Bose fluids and positive solutions to weakly coupled systems with critical growth in dimension two

TL;DR

This paper establishes the existence of positive ground state solutions for a coupled Bose-Einstein system with critical exponential nonlinearities in two dimensions using variational methods.

Contribution

It proves the existence of positive solutions for a weakly coupled system with critical exponential growth in 2D, extending variational techniques to this setting.

Findings

Existence of positive ground state solutions in 2D for Bose-Einstein systems.

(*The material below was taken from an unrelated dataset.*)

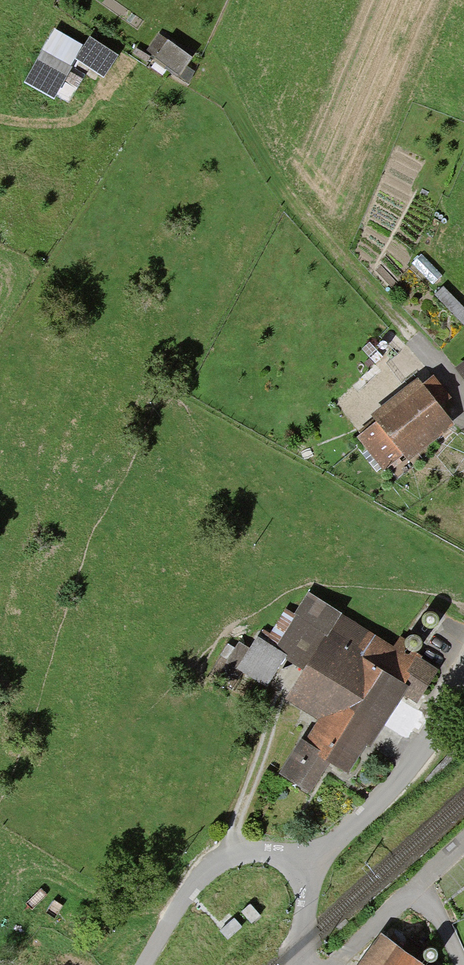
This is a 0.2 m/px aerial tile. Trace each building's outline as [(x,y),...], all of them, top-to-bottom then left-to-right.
[(155,37),(142,55),(174,78),(187,60),(155,37)] [(87,44),(75,64),(100,79),(112,58),(87,44)] [(34,65),(24,85),(46,96),(56,76),(34,65)] [(447,285),(438,294),(463,320),(463,302),(447,285)] [(356,434),(389,476),(454,424),(421,383),(356,434)] [(334,759),(354,771),(403,692),(418,701),(438,668),(307,588),(273,642),(258,633),(237,667),(317,716),(283,771),(314,790),(334,759)] [(260,916),(250,905),(242,912),(252,923),(260,916)] [(242,928),(234,919),(220,931),(228,939),(242,928)] [(385,935),(365,964),(430,964),(385,935)]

Solutions are obtained under various signs and magnitudes of the coupling parameter.

The system's nonlinearities are of critical exponential type, similar to higher-dimensional power nonlinearities.

Abstract

We prove, using variational methods, the existence in dimension two of positive vector ground states solutions for the Bose-Einstein type systems \begin{equation} \begin{cases} -\Delta u+\lambda_1u=\mu_1u(e^{u^2}-1)+\beta v\left(e^{uv}-1\right) \text{ in } \Omega, &\\ -\Delta v+\lambda_2v=\mu_2v(e^{v^2}-1)+\beta u\left(e^{uv}-1\right)\text{ in } \Omega, &\\ u,v\in H^1_0(\Omega) \end{cases} \end{equation} where $\Omega$ is a bounded smooth domain, $\lambda_1,\lambda_2>-\Lambda_1$ (the first eigenvalue of $(-\Delta,H^1_0(\Omega))$, $\mu_1,\mu_2>0$ and $\beta$ is either positive (small or large) or negative (small). The nonlinear interaction between two Bose fluids is assumed to be of critical exponential type in the sense of J. Moser. For `small' solutions the system is asymptotically equivalent to the corresponding one in higher dimensions with power-like nonlinearities.